─── Kaynak Metin ───

Batı bu gerçeği anlamadı. Esad Suriye'ye karşı açılan savaşın başlangıcında halk desteğine sahipti ve şimdi daha da güçlü. Bu, medyanın inanmanızı istediği gibi azınlıkları savunduğu için değil, bütün Suriyelileri savunduğu için böyle. Hristiyanlar Suriye nüfusunun yaklaşık %8'ini oluşturuyor, bu yüzden “Esad Hristiyanları savunduğu için popüler, ve Hristiyanlar bu yüzden Esad'ı destekliyor” dendiğinde bu ancak şaka olabilir. Bizim onu desteklememiz veya ona karşı olmamız onun popülerliğini etkilemez. Bizim ne askerimiz var ne de silahımız, biz %8'iz.

 

Esad Suriye toplumu içindeki bütün gruplar ve bütün kesimler arasında popüler, bu yüzden eğer bu savaşın bitmesini istiyorsak, koşullardan biri olarak onun çekilmesini istemeye son vermemiz gerekir. Onunla birlikte müzakere yürütmemiz, serbest seçimler düzenlememiz ve demokrasi yönünde çalışmamız gerekir.

 

BCT: Belirttiğiniz noktalardan birine dönmek istiyorum. Esad'ın dev popülerliğinden bahsettiniz, fakat başlangıçta, 2011'de de durum böyle miydi?

 

NA: Benim görüşüm bu! Gerginlikler başladığında Beşar karşıtı gösteriler vardı ve bunlara en fazla 10-15 bin kişi katılıyordu. Bu gösteriler televizyonlara yansıtıldı ve rakamlar aşırı derecede abartılıp yüzbin ila iki yüzbin arası gibi gösterildi. Öte yandan Halep'te, Şam'da, bütün büyük şehir ve ilçelerde Esad hükümetine destek amaçlı kendiliğinden dev gösteriler düzenlendi. Kimse bu gösterileri videoya çekmedi, yahut kimse Batı'da bu gösterileri televizyonda yayınlamadı diyebilirim. Bu yüzden milyonlarca insanın düzenlediği organik gösteriler görmezden gelinirken, Beşar'a karşı yürüyen birkaç bin kişi orantısız hale getirildi ve aşırı derecede abartıldı.

───

- [Sorular ve Görevler]
1. Röportaja göre şu soruları yanıtlayın:
(a) Hristiyanlar Suriye nüfusunun yaklaşık yüzde kaçını oluşturuyor?
(b) BCT, Esad'ın popülerliğini hangi yıl için soruyor?
(c) Beşar karşıtı gösterilere en fazla kaç kişi katılıyordu?
2. Lütfen röportajda "BCT: Belirttiğiniz noktalardan birine" ifadesinden "aşırı derecede abartıldı." ifadesine kadar her şeyi aynen yazın.

─── Ham Veriler ───

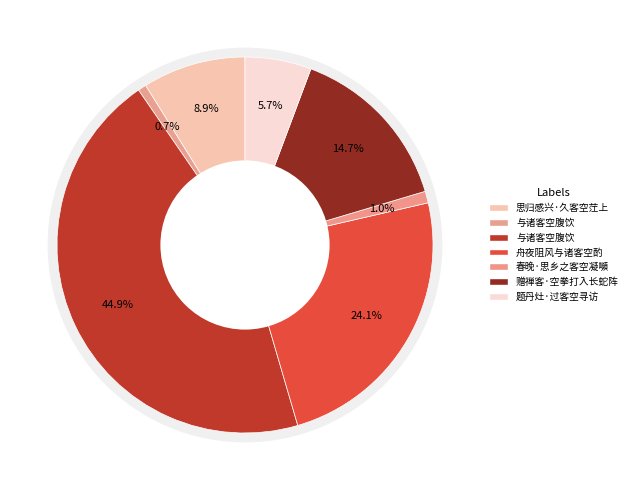

Is the sum of 与诸客空腹饮 and 赠禅客·空拳打入长蛇阵 greater than half?

Yes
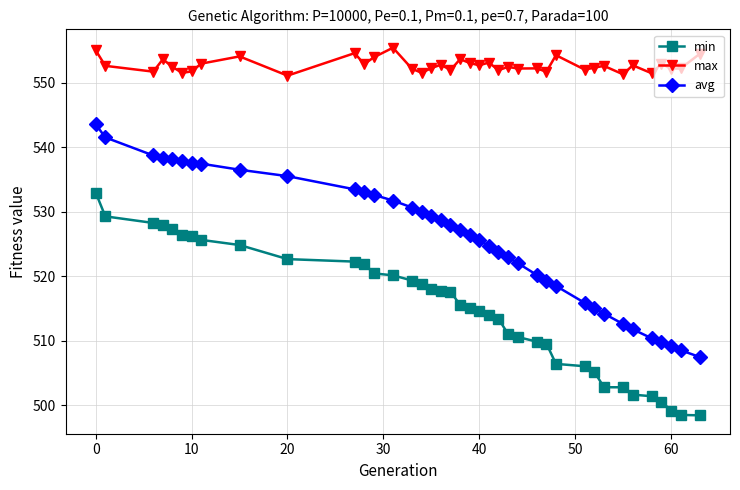

True or false: min and max intersect in this chart.

False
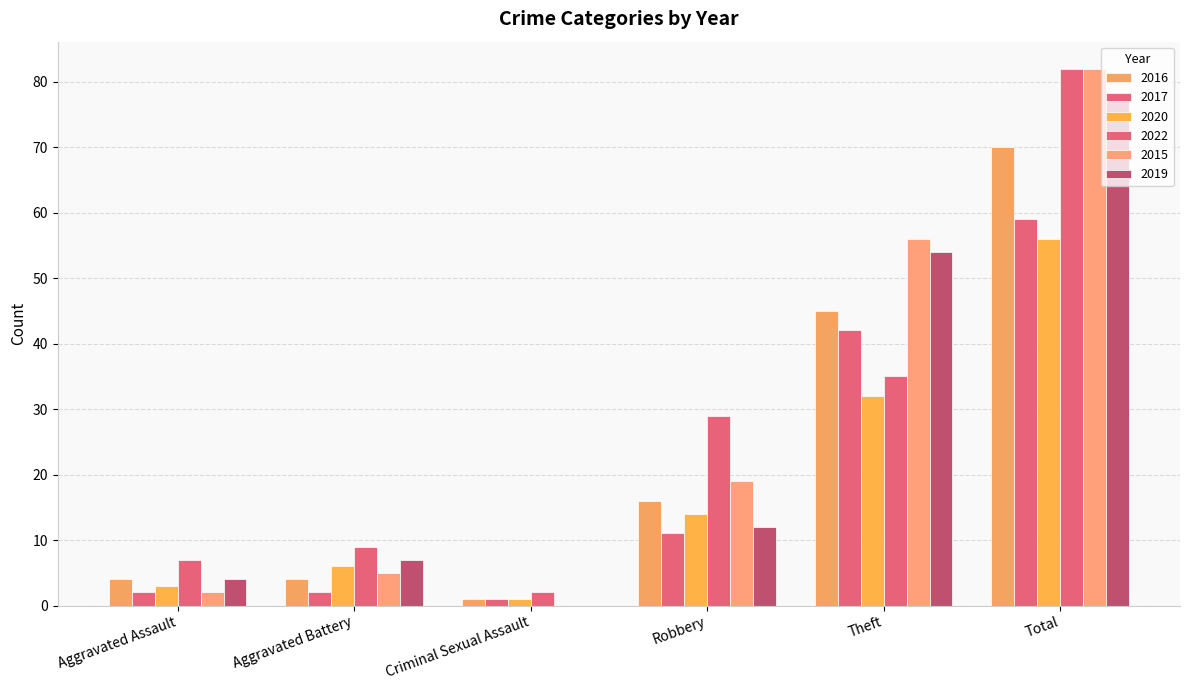

What is the difference between the highest and lowest values at Total?

26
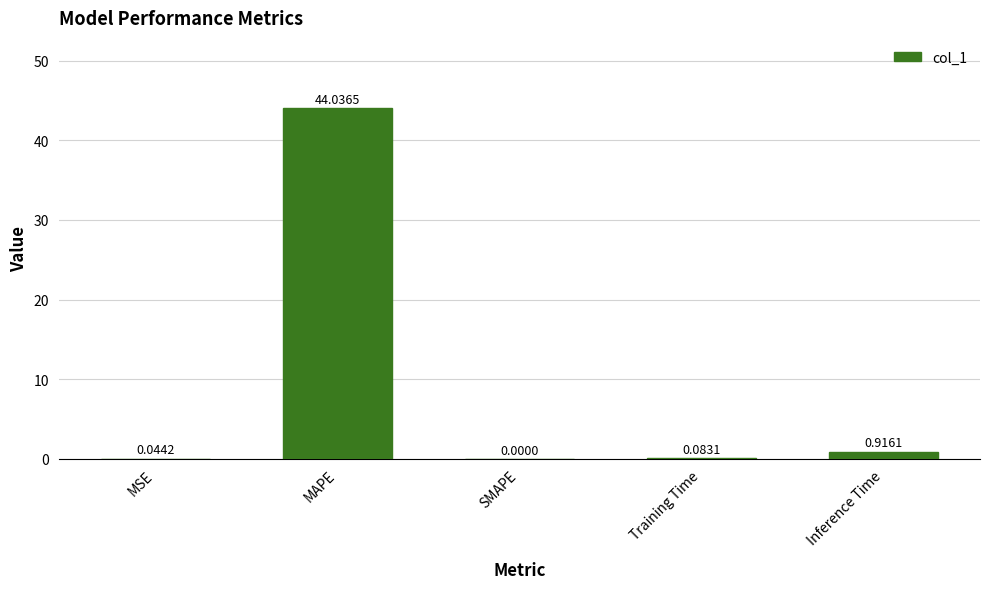

What is the average value?

9.0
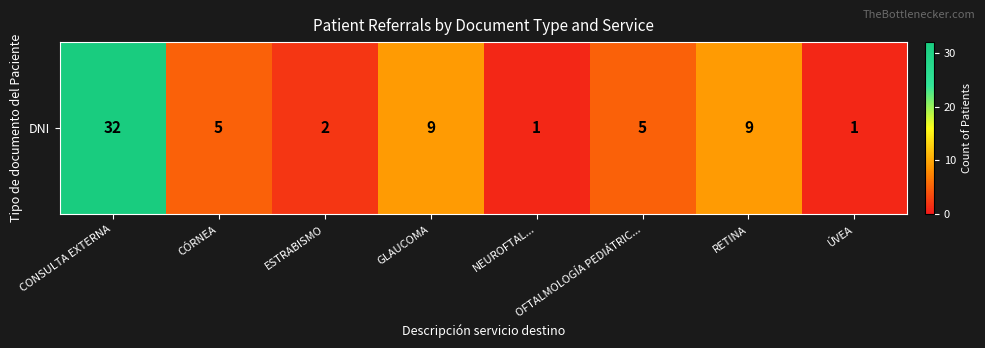

Reading left to right, list all the values displayed in this chart.

32	5	2	9	1	5	9	1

───

- [Görev Sonuçları]
1.
(a) Yaklaşık %8'ini.
(b) 2011.
(c) En fazla 10-15 bin kişi.

2.
BCT: Belirttiğiniz noktalardan birine dönmek istiyorum. Esad'ın dev popülerliğinden bahsettiniz, fakat başlangıçta, 2011'de de durum böyle miydi?

 

NA: Benim görüşüm bu! Gerginlikler başladığında Beşar karşıtı gösteriler vardı ve bunlara en fazla 10-15 bin kişi katılıyordu. Bu gösteriler televizyonlara yansıtıldı ve rakamlar aşırı derecede abartılıp yüzbin ila iki yüzbin arası gibi gösterildi. Öte yandan Halep'te, Şam'da, bütün büyük şehir ve ilçelerde Esad hükümetine destek amaçlı kendiliğinden dev gösteriler düzenlendi. Kimse bu gösterileri videoya çekmedi, yahut kimse Batı'da bu gösterileri televizyonda yayınlamadı diyebilirim. Bu yüzden milyonlarca insanın düzenlediği organik gösteriler görmezden gelinirken, Beşar'a karşı yürüyen birkaç bin kişi orantısız hale getirildi ve aşırı derecede abartıldı.